医療訴訟というと「治療ミス」「医療過誤」といった技術的側面が注目されがちですが、実際には説明不足によるトラブルも数多く存在します。なかでも近年増えているのが、自由診療を中心とした「費用説明」をめぐる争いです。
高額な自由診療は患者にとって大きな投資であり、期待値も高い分、費用が不透明だと一気に不信感が募ります。今回は、追加費用の説明不足が原因で医院側が請求を退けられた裁判を取り上げ、その判決が示す教訓を整理します。
医療機関の裁判シリーズ:費用説明不足で数百万の未収金が回収不能に
判例の概要
ある美容外科で手術を受けた患者が、術後に数百万円にのぼる追加費用を請求されました。患者は「事前に説明を受けていない」と反発し、支払いを拒否。これに対し医院側は「手術の過程で当然想定される追加費用であり、説明もしていた」と主張して訴訟を起こしました。

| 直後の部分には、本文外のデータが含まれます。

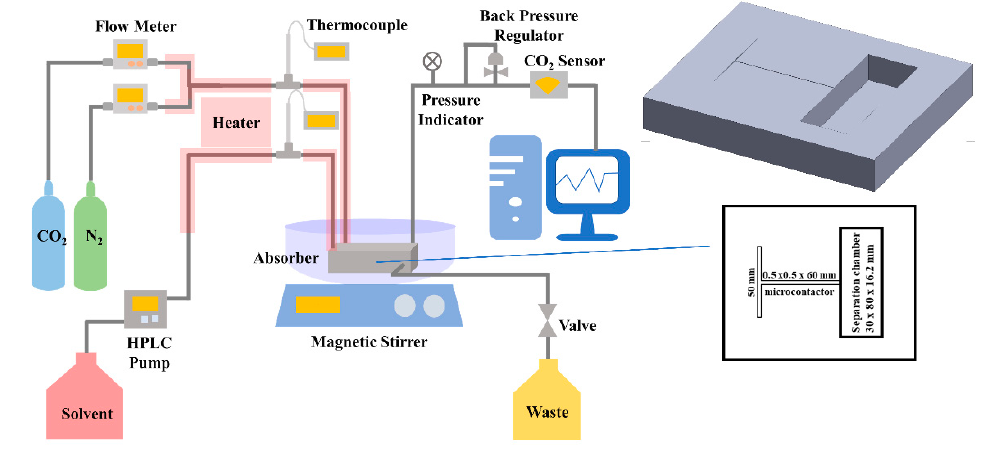
Figure 1. Equipment and experimental set-up for CO 2 absorption process.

裁判所が注目したのは、事前にどの程度具体的な費用説明がなされていたか という点です。医院が提出した同意書には「追加費用が発生する可能性がある」とは記されていたものの、金額や条件は曖昧で、カルテや説明シートにも詳細な記録は残っていませんでした。
最終的に裁判所は「説明義務を十分に果たしていない」と判断し、医院側の請求を棄却。医院は数百万円の未収金を回収できず、 信用失墜という意味でも大きな痛手となりました。
判決から読み取れる教訓
今回の判例から浮かび上がるのは、「説明したつもり」では通用せず、患者が納得できる形で残された記録が重要だということです。
- 見積書の発行は必須
口頭説明だけでは不十分。治療内容ごとに分けた見積書を発行し、患者の署名を得ることが必要です。 - 追加費用の条件を具体化
「再手術時」「材料変更時」など、想定されるケースを具体的に書き残し、患者に理解を確認することが欠かせません。 - 説明の証拠を残す
カルテや説明用紙に「どのような説明を行い、患者がどう反応したか」を簡潔に記録しておくことで、裁判時の最大の防御策になります。 - 自由診療は説明責任が重い
費用が高額な分、患者は医療機関に厳格な誠実性を求めます。少しでも不明瞭さがあれば不信感に直結しやすい点を認識しておく必要があります。
経営へのインパクト
この判例は単なる法律上の問題にとどまらず、医院経営に深刻な影響を及ぼします。
- 収益への打撃
数百万円単位の未収金は、医院の年間収益に大きな穴を開けます。特に中小規模の医療法人では経営を揺るがしかねません。 - スタッフの士気低下
トラブル対応や裁判は現場スタッフに精神的負担を与えます。「また同じことが起きるのでは」という不安が離職にもつながります。 - 患者離れと新規獲得の難化
口コミやSNSで「費用トラブルのある医院」と認識されれば、紹介や新患獲得に直結します。広告やキャンペーンを行っても信頼回復には長い時間がかかります。
医療機関が取るべき対応策
では、同様のトラブルを防ぐために、医療機関はどのような仕組みを導入すべきでしょうか。
スタッフ教育の徹底
説明は院長やドクターだけでなく、受付やコーディネーターも関わります。全スタッフが共通の言葉で説明できるよう研修を行うことが重要です。
費用説明チェックリストの導入
初診時に費用説明のチェックリストを使い、説明漏れを防ぎます。
書面と電子記録の二重化
見積書や同意書を紙で残すだけでなく、電子カルテや専用ソフトに保存して証拠性を強化します。
追加費用発生時の即時対応
治療中に追加費用が必要になった場合、その場で新たな見積書を発行し、患者の署名を得るフローを必ず組み込みます。

まとめ
今回の判例は、医療機関にとって「費用説明がいかに重い責任を伴うか」を改めて示しました。患者は治療技術そのものよりも、「納得できる説明があったかどうか」で信頼を判断します。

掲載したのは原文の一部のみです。